I have two more of the same cross and they are all about the same size, multiple growths with sheath on nearly every growth! 
This one is a keeper but I hope it will bloom again. 

I also have a few regular Delrosi seedlings that still has a few years before reaching blooming stage.


----------



## Happypaphy7 (Apr 19, 2017)

Mark Karayannis said:


> It is good a good one. Congrats
> Can you show us the whole plant



Each leaf is about 7-9 inch long.


----------



## NYEric (Apr 19, 2017)

BTW. What did you cross onto my Dollgoldi? I have to send the pod in.


----------



## Happypaphy7 (Apr 19, 2017)

Is the ovary still on and green?? Yay~ but you might want to wait a lot longer than now. Too soon, isn't it? 
I put Shun-Fa Golden on yours.


----------



## Tom-DE (Apr 19, 2017)

Great color!


----------



## JeanLux (Apr 20, 2017)

Yes, great shape and fine colors!!!! Jean


----------



## SlipperMatt (Apr 24, 2017)

Fantastic plant, really amazing flower. Congrats.
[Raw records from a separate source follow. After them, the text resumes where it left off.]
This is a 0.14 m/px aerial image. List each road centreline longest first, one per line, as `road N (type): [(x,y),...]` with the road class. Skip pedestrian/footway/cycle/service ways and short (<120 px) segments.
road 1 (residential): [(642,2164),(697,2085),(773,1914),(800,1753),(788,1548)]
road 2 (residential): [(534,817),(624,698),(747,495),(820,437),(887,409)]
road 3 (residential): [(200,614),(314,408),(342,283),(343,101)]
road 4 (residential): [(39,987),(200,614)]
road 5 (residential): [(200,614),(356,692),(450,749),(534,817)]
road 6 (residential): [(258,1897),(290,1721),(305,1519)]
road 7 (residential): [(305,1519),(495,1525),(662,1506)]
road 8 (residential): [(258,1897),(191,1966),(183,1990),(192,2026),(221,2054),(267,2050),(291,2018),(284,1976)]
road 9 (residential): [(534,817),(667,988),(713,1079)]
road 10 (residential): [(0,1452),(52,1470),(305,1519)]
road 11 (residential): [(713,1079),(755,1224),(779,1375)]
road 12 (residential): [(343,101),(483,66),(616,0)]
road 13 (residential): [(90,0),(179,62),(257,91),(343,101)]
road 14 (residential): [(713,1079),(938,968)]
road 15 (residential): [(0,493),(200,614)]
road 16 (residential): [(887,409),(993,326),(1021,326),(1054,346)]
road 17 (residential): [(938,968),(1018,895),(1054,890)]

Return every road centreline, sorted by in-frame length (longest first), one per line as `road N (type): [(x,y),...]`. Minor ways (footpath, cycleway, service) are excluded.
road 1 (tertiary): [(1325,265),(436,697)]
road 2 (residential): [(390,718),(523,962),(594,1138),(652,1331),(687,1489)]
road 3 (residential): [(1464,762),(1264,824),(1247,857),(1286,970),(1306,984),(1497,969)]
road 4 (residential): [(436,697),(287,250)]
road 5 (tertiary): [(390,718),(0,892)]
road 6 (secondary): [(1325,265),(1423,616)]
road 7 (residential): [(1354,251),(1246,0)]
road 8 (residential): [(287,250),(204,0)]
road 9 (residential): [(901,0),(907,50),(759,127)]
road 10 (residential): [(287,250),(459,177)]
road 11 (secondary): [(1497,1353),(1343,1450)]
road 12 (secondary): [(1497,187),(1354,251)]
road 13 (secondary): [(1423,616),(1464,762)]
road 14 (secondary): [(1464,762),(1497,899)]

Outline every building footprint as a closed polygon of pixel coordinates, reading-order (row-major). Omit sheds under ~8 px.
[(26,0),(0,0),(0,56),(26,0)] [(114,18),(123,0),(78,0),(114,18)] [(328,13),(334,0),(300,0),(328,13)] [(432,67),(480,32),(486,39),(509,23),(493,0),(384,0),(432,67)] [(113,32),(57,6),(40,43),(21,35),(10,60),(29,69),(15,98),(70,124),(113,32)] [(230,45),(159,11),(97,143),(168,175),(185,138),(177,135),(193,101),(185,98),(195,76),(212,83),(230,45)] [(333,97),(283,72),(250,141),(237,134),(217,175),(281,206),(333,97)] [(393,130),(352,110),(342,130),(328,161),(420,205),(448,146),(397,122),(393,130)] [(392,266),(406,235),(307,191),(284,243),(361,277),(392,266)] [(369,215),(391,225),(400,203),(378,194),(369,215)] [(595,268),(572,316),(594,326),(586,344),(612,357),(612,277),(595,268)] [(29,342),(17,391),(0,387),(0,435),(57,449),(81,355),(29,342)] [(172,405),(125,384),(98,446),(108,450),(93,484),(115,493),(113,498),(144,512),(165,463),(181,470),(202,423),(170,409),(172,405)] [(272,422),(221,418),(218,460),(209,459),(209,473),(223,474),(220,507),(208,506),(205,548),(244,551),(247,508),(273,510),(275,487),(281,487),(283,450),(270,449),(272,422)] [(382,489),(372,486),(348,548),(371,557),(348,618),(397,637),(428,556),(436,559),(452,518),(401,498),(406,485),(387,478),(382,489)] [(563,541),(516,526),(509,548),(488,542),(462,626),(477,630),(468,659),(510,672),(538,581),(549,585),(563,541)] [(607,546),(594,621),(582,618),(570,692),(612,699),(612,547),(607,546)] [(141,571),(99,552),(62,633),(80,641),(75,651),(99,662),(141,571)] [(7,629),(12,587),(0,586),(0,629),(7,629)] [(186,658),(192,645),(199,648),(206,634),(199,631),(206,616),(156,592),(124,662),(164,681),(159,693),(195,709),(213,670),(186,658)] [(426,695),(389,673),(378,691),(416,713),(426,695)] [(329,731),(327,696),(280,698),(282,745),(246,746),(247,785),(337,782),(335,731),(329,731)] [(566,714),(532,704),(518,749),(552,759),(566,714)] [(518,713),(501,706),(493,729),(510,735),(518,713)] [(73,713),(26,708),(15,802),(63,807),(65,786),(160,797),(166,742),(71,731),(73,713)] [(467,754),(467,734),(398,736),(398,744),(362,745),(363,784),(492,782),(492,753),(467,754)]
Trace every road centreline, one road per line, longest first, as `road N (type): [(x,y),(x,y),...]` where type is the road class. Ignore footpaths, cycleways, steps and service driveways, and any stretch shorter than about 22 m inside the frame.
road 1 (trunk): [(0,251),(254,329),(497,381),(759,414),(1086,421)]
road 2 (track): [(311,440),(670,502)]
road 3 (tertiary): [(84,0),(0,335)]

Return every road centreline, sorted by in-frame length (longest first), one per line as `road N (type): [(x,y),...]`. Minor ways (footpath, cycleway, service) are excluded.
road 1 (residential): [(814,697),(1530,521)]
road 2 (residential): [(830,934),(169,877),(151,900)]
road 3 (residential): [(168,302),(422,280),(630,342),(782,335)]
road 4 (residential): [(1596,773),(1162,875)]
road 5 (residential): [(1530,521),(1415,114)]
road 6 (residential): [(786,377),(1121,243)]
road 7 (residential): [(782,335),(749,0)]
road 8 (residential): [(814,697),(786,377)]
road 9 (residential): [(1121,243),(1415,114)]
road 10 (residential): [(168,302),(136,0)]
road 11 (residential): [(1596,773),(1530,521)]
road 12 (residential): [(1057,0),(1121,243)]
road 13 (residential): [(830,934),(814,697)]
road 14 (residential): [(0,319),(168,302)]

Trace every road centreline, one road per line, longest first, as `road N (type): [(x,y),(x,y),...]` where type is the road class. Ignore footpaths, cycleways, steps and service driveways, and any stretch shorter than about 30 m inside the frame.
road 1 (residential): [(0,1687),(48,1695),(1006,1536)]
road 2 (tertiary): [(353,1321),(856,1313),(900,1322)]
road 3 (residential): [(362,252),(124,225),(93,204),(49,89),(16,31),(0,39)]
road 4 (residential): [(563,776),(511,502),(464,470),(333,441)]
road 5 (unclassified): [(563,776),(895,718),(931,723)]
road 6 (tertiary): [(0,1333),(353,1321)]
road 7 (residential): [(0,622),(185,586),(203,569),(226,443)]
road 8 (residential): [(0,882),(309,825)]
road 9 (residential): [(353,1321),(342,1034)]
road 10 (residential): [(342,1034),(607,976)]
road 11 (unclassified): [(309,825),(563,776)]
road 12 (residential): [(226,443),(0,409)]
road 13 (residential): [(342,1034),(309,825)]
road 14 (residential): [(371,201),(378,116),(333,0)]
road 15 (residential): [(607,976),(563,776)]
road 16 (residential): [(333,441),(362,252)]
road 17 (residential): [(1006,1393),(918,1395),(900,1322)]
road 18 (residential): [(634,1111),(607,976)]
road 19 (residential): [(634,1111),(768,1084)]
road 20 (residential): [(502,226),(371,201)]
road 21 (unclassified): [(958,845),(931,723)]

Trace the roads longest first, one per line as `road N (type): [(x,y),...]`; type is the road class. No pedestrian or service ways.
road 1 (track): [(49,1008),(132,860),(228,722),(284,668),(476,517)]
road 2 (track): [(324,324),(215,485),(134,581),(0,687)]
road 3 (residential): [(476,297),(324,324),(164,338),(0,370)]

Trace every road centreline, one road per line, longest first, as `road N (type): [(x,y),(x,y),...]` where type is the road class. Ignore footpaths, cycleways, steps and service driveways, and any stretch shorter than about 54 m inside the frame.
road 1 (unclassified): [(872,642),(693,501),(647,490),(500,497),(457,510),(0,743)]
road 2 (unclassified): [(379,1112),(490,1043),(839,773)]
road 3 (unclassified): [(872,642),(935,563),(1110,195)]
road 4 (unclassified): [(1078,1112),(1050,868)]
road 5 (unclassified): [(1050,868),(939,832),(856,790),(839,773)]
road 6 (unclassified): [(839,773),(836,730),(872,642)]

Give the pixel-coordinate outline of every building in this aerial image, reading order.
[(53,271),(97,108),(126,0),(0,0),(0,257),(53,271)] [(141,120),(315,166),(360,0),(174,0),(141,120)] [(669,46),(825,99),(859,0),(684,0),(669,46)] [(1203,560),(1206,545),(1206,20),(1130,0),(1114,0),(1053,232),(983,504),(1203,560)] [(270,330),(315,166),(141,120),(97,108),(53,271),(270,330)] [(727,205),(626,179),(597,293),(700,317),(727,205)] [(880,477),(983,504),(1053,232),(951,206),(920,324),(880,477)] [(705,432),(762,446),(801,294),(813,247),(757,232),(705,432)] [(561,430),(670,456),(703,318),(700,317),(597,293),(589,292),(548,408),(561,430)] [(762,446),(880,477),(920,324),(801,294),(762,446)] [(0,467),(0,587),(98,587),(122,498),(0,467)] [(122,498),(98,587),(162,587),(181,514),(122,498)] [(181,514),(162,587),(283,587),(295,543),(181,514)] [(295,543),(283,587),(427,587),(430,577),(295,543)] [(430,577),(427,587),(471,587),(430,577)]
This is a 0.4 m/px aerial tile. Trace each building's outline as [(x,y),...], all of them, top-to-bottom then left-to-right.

Tapatalkkal küldve az én D5503 eszközömről


----------



## Dandrobium (Apr 24, 2017)

Very nice indeed. The dunkel coloration really comes through on this one. I hope my little guy turns out like this!


----------



## tenman (May 24, 2017)

Be nice to see it, but the pic says its unavailable


----------



## Ozpaph (May 25, 2017)

I can see the last photo - lovely colour


----------



## NYEric (May 25, 2017)

Very nice. Bring it when we meet for dinner.


----------



## Happypaphy7 (May 25, 2017)

Not going anywhere.


----------



## SlipperFan (May 25, 2017)

That is beautiful. The dorsal is excellent, and I really like the variations in color.


----------



## Happypaphy7 (May 27, 2017)

Yes, I'm very happy with this one! worth the wait.
I just hope it will bloom again, not too distant in the future.


----------



## Wendy (May 27, 2017)

Love the colour on this. :clap: How long did the flowers last? Congrats...it's a very nice flower!


----------



## Happypaphy7 (May 27, 2017)

Both are still open and looking great after about a month and a half.


----------



## KyushuCalanthe (May 27, 2017)

How did I miss this one? Fantastic colors.


----------